▶ [What you are asked to do]:
Below is some data. Retype exactly the lines starting at the one with "index pip: (692, 119)" and ending at the one with "thumb cmc: (286, 375)".

▶ [Source data]:

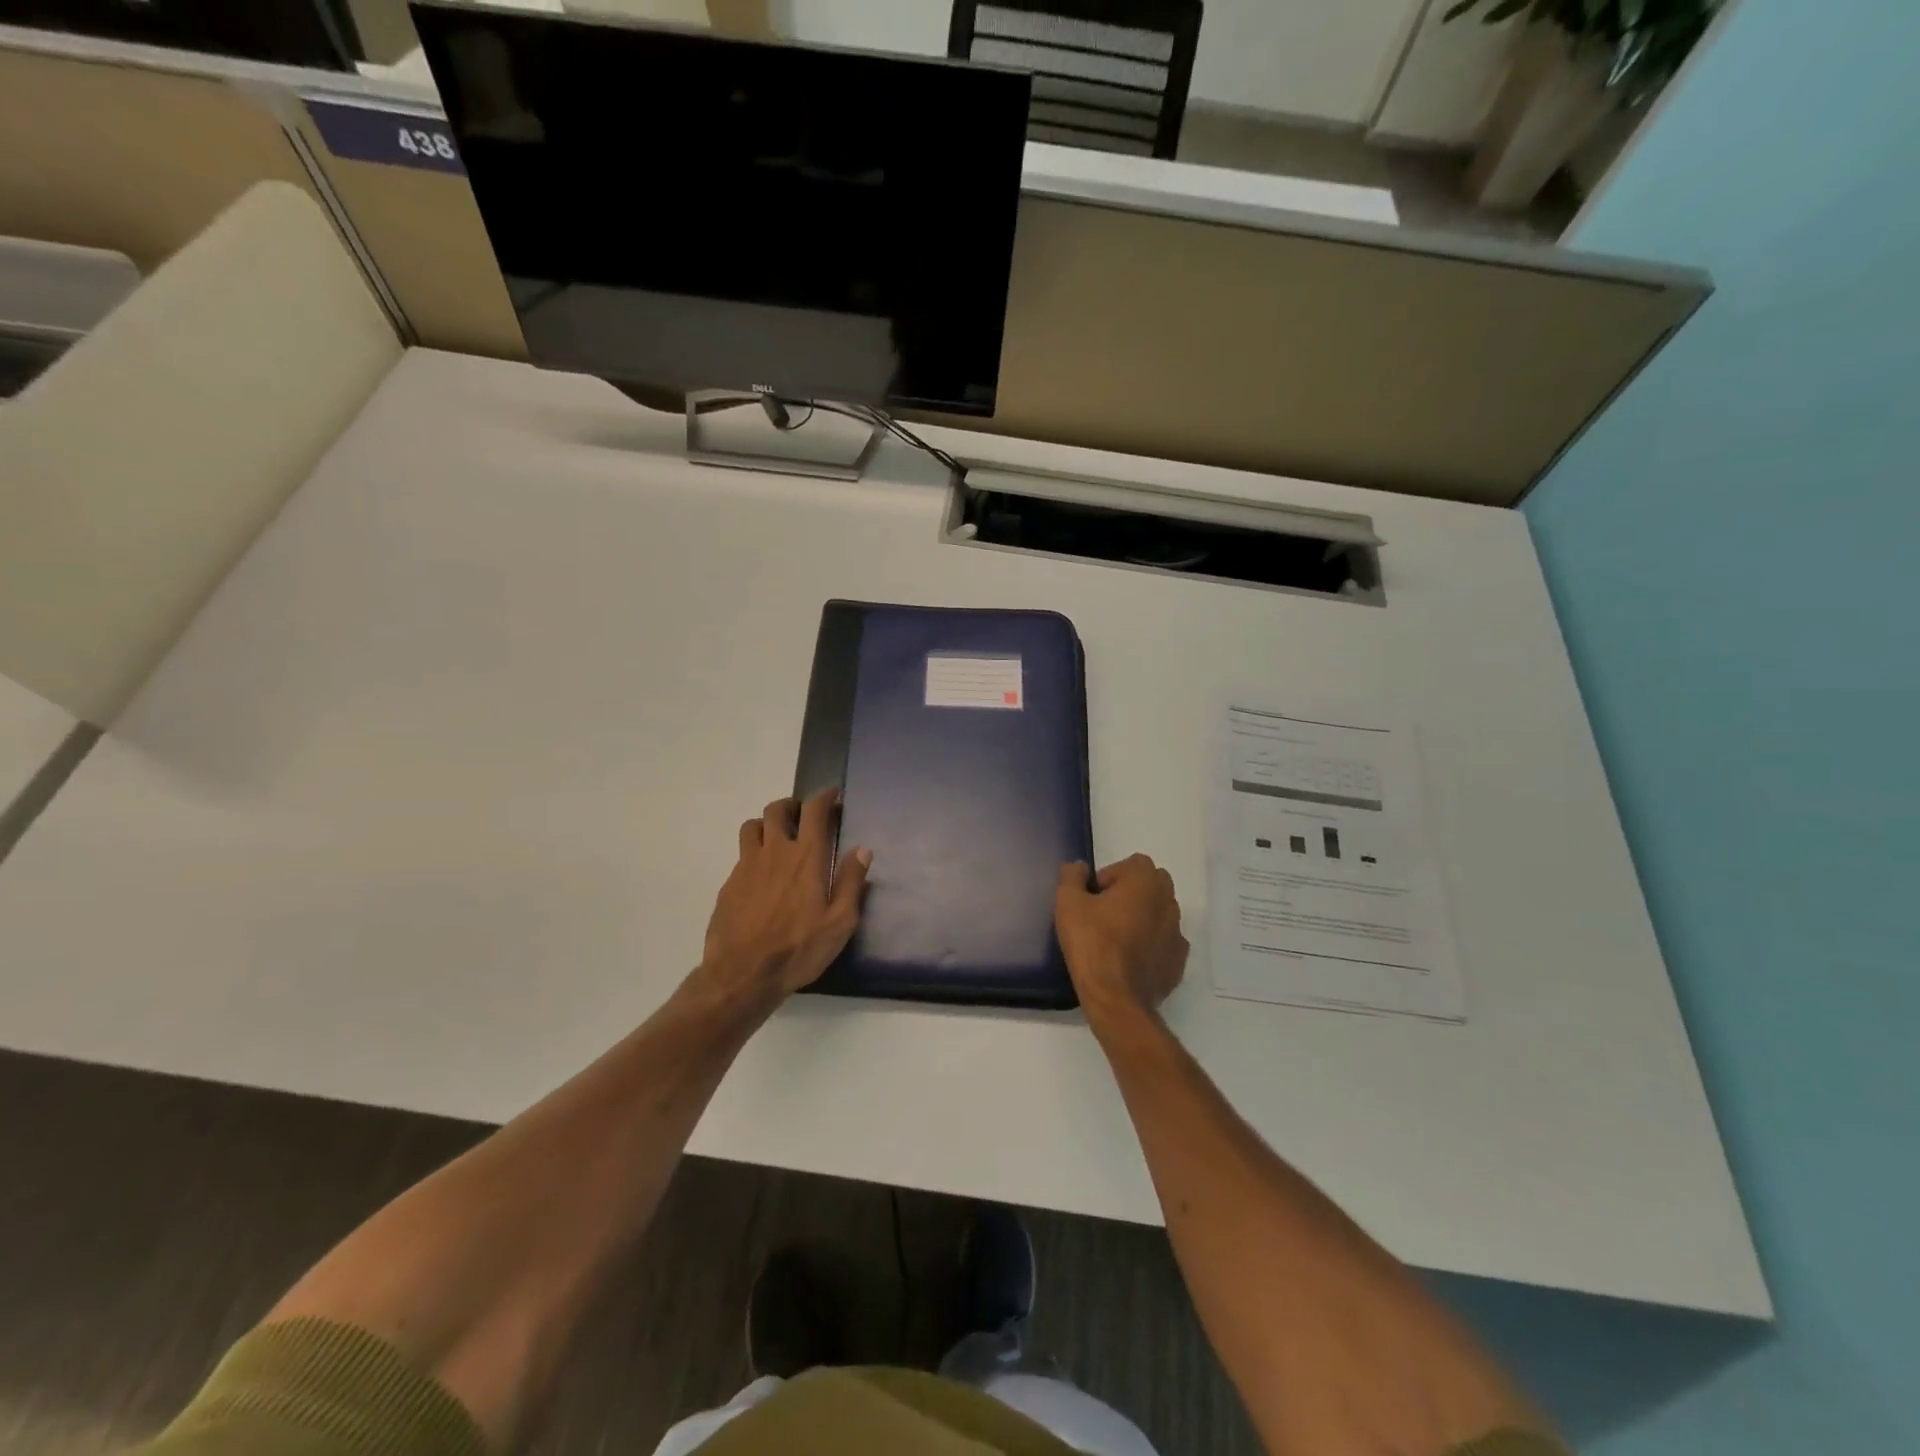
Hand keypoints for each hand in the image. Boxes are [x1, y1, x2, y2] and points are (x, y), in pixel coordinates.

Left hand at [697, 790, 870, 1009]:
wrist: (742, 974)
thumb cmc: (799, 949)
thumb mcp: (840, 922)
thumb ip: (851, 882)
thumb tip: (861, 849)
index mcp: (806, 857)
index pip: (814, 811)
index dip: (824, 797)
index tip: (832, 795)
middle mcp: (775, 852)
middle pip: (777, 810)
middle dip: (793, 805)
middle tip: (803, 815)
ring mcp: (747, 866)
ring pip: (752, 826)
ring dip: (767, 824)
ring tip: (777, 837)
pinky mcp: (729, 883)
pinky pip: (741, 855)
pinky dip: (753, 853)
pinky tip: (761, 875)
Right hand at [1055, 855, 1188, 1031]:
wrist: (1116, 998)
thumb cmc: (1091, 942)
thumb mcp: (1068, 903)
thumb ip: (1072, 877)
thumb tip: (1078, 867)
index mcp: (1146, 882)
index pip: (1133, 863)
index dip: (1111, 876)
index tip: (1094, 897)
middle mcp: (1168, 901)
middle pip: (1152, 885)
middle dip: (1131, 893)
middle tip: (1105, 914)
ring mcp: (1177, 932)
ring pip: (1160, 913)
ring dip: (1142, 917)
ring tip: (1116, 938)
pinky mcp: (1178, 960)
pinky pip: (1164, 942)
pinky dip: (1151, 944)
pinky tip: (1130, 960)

==

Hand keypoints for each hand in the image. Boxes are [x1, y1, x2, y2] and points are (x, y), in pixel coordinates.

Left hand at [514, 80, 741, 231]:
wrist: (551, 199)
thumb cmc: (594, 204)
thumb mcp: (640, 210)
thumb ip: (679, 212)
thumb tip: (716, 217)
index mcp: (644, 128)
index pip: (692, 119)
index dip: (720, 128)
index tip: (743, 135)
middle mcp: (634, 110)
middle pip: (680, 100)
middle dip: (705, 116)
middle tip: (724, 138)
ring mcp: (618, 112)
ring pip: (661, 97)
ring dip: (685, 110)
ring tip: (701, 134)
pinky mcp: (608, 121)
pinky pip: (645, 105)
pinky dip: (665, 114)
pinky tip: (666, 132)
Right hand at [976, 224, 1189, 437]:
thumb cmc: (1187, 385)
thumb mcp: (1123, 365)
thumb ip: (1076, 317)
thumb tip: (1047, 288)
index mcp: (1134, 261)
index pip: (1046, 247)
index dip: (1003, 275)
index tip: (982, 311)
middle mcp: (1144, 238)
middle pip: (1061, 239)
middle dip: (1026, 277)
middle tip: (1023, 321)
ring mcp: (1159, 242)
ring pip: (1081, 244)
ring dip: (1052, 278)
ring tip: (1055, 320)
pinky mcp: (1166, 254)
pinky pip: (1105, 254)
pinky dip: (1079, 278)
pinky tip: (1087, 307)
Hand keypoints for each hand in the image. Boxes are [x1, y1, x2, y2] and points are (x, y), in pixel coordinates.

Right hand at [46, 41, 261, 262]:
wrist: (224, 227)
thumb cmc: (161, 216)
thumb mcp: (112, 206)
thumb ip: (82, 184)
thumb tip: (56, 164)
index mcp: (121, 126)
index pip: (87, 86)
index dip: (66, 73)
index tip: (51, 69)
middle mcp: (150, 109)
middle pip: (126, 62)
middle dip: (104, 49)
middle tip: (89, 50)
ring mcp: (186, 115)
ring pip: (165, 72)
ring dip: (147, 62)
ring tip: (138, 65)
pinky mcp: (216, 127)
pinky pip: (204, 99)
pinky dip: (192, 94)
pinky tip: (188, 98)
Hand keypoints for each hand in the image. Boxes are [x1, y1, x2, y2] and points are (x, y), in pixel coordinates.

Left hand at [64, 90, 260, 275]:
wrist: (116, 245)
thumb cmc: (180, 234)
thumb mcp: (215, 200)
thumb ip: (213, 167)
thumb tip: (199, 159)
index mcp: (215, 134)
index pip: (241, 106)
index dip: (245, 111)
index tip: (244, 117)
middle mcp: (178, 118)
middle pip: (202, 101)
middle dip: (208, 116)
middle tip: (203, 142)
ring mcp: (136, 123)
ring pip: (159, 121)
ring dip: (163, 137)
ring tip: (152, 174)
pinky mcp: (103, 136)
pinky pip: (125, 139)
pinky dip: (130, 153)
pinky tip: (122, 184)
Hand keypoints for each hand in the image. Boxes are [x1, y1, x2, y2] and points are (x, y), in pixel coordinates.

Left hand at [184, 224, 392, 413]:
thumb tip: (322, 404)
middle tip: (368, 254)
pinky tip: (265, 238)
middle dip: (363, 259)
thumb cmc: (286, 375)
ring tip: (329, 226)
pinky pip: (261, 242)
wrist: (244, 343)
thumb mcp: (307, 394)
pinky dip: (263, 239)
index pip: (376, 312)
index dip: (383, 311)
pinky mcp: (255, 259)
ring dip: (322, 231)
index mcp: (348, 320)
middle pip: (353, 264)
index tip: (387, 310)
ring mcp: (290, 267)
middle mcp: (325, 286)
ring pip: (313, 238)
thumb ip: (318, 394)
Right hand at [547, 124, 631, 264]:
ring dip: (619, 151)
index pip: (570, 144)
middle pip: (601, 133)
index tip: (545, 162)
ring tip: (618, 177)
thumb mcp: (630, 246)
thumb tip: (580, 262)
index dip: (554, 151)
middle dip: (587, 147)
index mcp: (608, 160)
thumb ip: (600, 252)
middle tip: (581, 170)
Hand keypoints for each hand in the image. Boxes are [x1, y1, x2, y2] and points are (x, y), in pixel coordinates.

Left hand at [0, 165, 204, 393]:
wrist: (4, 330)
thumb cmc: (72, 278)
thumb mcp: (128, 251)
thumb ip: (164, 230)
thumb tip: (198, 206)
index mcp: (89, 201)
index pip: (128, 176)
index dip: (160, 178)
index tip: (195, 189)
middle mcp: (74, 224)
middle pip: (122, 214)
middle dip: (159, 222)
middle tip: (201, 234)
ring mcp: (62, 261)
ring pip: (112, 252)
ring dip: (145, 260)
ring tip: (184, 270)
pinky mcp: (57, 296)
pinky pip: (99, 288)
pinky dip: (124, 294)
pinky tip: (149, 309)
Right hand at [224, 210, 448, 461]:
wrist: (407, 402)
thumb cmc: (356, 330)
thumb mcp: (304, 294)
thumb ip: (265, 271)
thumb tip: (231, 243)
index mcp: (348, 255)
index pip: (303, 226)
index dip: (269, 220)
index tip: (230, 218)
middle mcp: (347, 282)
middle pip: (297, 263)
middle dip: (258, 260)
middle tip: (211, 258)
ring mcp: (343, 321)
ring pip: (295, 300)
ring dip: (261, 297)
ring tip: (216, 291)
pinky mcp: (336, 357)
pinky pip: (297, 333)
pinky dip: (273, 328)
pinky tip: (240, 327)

---

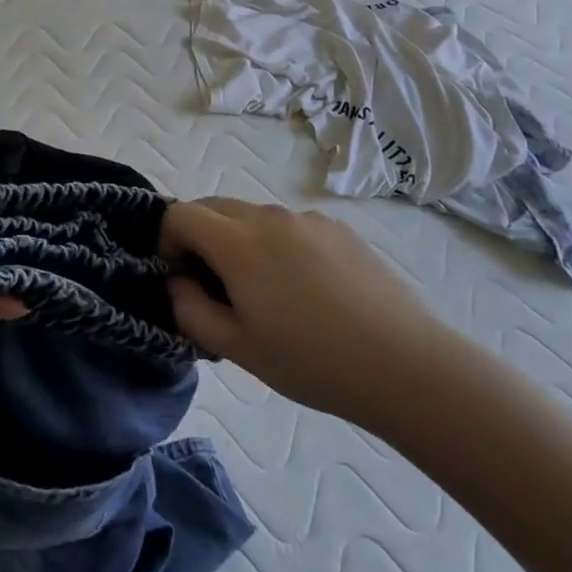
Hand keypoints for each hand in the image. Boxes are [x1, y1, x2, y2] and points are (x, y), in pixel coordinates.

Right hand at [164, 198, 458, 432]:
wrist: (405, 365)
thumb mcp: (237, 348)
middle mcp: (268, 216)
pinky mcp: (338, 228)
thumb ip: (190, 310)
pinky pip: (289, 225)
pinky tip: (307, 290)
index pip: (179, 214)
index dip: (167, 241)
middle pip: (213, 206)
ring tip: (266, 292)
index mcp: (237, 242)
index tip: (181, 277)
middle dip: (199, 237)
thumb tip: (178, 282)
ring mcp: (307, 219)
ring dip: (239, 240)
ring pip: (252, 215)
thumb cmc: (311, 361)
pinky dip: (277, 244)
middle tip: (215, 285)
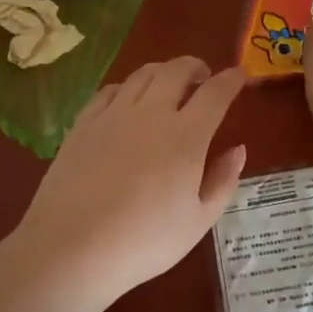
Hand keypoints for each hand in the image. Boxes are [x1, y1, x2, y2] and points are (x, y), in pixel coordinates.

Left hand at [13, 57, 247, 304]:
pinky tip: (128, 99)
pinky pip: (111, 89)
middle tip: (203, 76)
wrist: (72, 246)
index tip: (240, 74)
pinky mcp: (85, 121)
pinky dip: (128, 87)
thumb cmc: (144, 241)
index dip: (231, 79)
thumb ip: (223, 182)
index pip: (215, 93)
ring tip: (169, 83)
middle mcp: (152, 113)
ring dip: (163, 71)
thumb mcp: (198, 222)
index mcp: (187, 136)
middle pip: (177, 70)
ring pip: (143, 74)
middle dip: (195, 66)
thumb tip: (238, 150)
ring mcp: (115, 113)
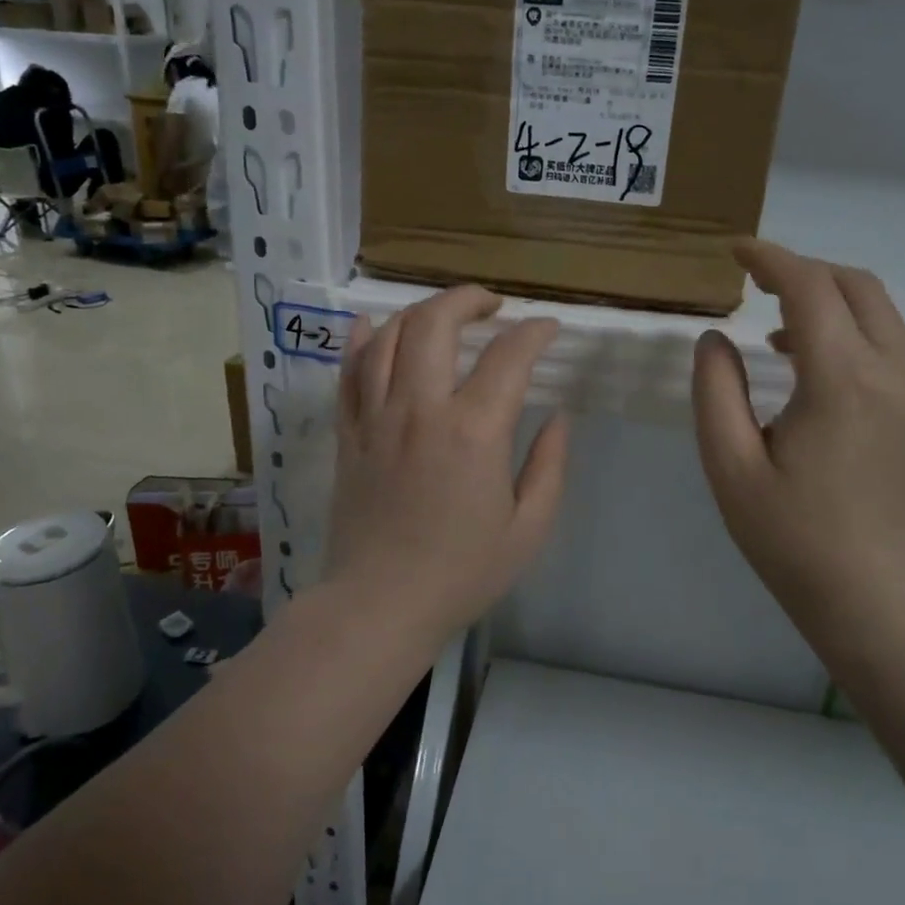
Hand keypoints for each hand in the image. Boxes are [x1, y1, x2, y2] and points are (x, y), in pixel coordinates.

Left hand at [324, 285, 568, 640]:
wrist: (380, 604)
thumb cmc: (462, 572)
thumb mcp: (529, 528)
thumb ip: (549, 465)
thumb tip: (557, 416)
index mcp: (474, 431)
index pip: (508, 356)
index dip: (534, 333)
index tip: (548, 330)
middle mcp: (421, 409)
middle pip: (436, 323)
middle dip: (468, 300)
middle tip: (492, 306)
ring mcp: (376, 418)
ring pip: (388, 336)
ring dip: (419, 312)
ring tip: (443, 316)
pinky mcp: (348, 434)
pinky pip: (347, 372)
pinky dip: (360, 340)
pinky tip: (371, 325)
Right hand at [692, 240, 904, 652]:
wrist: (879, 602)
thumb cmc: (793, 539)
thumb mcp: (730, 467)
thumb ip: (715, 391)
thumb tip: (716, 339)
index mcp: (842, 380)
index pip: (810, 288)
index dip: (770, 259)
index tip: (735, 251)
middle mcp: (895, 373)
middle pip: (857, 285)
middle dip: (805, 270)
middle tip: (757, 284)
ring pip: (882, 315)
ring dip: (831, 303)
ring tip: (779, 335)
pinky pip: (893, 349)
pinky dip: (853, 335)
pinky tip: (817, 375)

▶ [Result below]:
index pip: (692, 119)
index dip: (720, 128)
index tip: (743, 135)
middle mcp: (634, 110)
middle pip: (680, 100)
middle dip: (705, 116)
middle tip: (724, 138)
ring mcp: (618, 112)
ring pip: (661, 97)
ring dip: (685, 110)
ring tip: (701, 134)
pinky mcp: (608, 121)
pinky pip: (645, 105)
pinky dip: (665, 114)
pinky tip: (666, 132)
Right hand at [976, 224, 1189, 437]:
thumb cmc: (1187, 385)
thumb mcp: (1123, 365)
thumb ip: (1076, 317)
thumb tip: (1047, 288)
index mcp: (1134, 261)
index pip: (1046, 247)
index dip: (1003, 275)
index tip: (982, 311)
middle mcp: (1144, 238)
middle pip: (1061, 239)
middle dip: (1026, 277)
middle tip: (1023, 321)
ring mcp: (1159, 242)
ring pip: (1081, 244)
ring dip: (1052, 278)
ring tip: (1055, 320)
pinky mcp: (1166, 254)
pinky pip: (1105, 254)
pinky dip: (1079, 278)
pinky tip: (1087, 307)
Hand keypoints for each hand in the image. Boxes are [x1, y1, x2, y2] and points are (x, y), in pixel coordinates.

Right hand at [46, 41, 261, 262]:
wrist: (224, 227)
thumb cmc: (161, 216)
thumb mcp: (112, 206)
thumb ip: (82, 184)
thumb tip: (56, 164)
index mcp: (121, 126)
index pip: (87, 86)
index dip: (66, 73)
index tip: (51, 69)
middle mcp: (150, 109)
middle pip: (126, 62)
middle dip: (104, 49)
middle tip: (89, 50)
ring mcp: (186, 115)
ring pip: (165, 72)
ring dip: (147, 62)
ring tip: (138, 65)
pinky mcp: (216, 127)
pinky pip: (204, 99)
pinky dip: (192, 94)
pinky tip: (188, 98)
Hand keypoints for each hand in the image. Boxes are [x1, y1, x2, y2] and points are (x, y), in pixel coordinates.

Left hand at [64, 90, 260, 275]:
wrist: (116, 245)
thumb cmc: (180, 234)
thumb mcp: (215, 200)
thumb ip: (213, 167)
thumb tip: (199, 159)
index mcp: (215, 134)
index pip: (241, 106)
index dip: (245, 111)
index tip: (244, 117)
middle mcp: (178, 118)
middle pip: (202, 101)
middle dip: (208, 116)
middle tip: (203, 142)
ring mcp: (136, 123)
ring pip: (159, 121)
ring dip: (163, 137)
ring tip: (152, 174)
pinky mcp: (103, 136)
pinky pip: (125, 139)
pinky dip: (130, 153)
pinky tip: (122, 184)
Hand keypoints for each hand in the image. Boxes are [x1, y1, x2, y2] and points are (x, y), in pixel coordinates.

Left hand at [184, 224, 392, 413]:
thumb tip: (322, 404)
middle tip: (368, 254)
pinky tip: (265, 238)
middle dip: (363, 259)
thumb cmc: (286, 375)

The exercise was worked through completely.